The first step in ethanol metabolism results in acetaldehyde production and three possible enzymes perform this biochemical step (Figure 1). Most of the ethanol is oxidized via alcohol dehydrogenase. Cytochrome P450 2E1 (CYP2E1) is also capable of ethanol oxidation, but it is usually only induced when ethanol concentrations are very high. Catalase metabolizes only a small fraction of alcohol. Acetaldehyde is a highly toxic compound and is further oxidized to acetate by aldehyde dehydrogenase. Acetate can be catalyzed to acetyl-CoA by acetyl-CoA synthetase, and the acetyl-CoA formed feeds into the citric acid cycle or may be used in lipid biosynthesis. Ethanol consumption is, therefore, a rich energy source and in addition to the chronic complications discussed below, is a common cause of weight gain. Small amounts of alcohol may also interact with fatty acids to form compounds called fatty acid ethyl esters (FAEEs). These are toxic, especially to hepatic and pancreatic cells.
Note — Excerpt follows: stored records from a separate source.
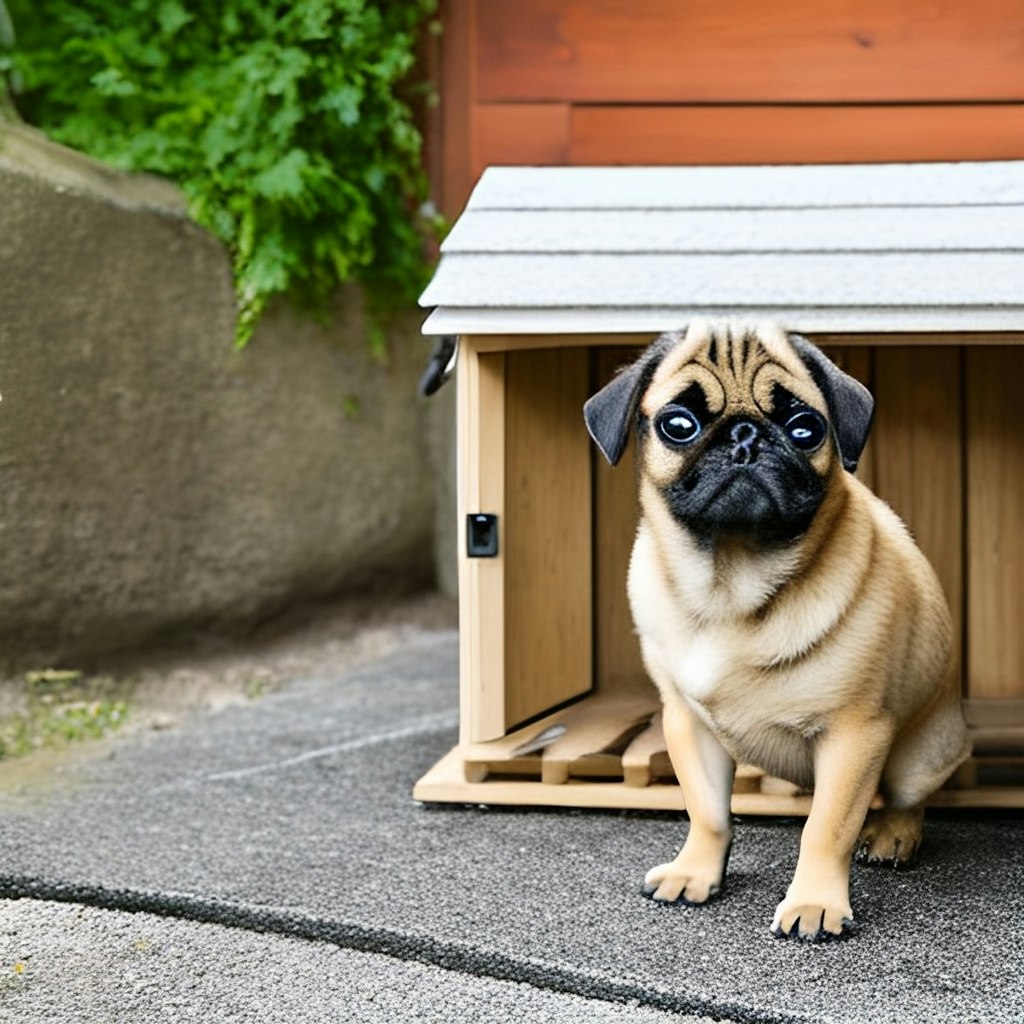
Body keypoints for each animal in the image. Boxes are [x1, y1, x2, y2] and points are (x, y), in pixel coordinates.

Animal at [585, 319, 966, 937]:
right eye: (678, 424)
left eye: (805, 428)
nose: (745, 435)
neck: (730, 585)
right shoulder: (687, 723)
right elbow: (708, 812)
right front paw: (696, 872)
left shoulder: (854, 734)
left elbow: (827, 827)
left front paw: (814, 902)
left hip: (919, 757)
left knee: (907, 799)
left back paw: (892, 835)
Complications of alcohol abuse

The chronic complications of alcohol are due to ethanol itself, acetaldehyde, and other biochemical by-products. In addition to the effects on neurotransmission and the increase in endorphin release, which may have long-term sequelae like the depletion of serotonin and dopamine stores, alcohol is itself toxic. Ethanol is an organic solvent and anyone who has carried out practical laboratory work will attest to the ease with which ethanol damages cell membranes. Acetaldehyde is highly toxic. It forms adducts with proteins and nucleic acids. Some of these acetaldehyde-protein and acetaldehyde-DNA adducts are irreversible, which means that cellular functions are globally compromised, and DNA damage is common. Acetaldehyde toxicity spares no cell type, and it is unsurprising therefore that chronic alcohol abuse affects all physiological systems. One of the toxic by-products of alcohol metabolism is the reactive oxygen species. These also cause oxidation of biomolecules and may induce apoptosis. Finally, alcohol withdrawal is an extremely dangerous long-term complication. In chronic alcohol abuse, the abrupt cessation of alcohol use can trigger delirium tremens, which is the most severe form of withdrawal. Left untreated, the mortality rate is approximately 35%. A symptom triggered regimen of benzodiazepines is still the mainstay treatment. Barbiturates, anticonvulsants, adrenergic drugs, and GABA agonists are also used.

Closing remark

Alcohol is an extremely hazardous toxin. It is clear that were any other medication, toxin, or recreational drug associated with the hazardous effects such as those related to alcohol, they would be made illegal without hesitation. Of course, attempts were made to outlaw alcohol production (the prohibition years in the USA) and its usage has previously been regulated (e.g., during the COVID pandemic). These were, however, spectacular failures, which underlines the profound psychosocial effects of alcohol consumption.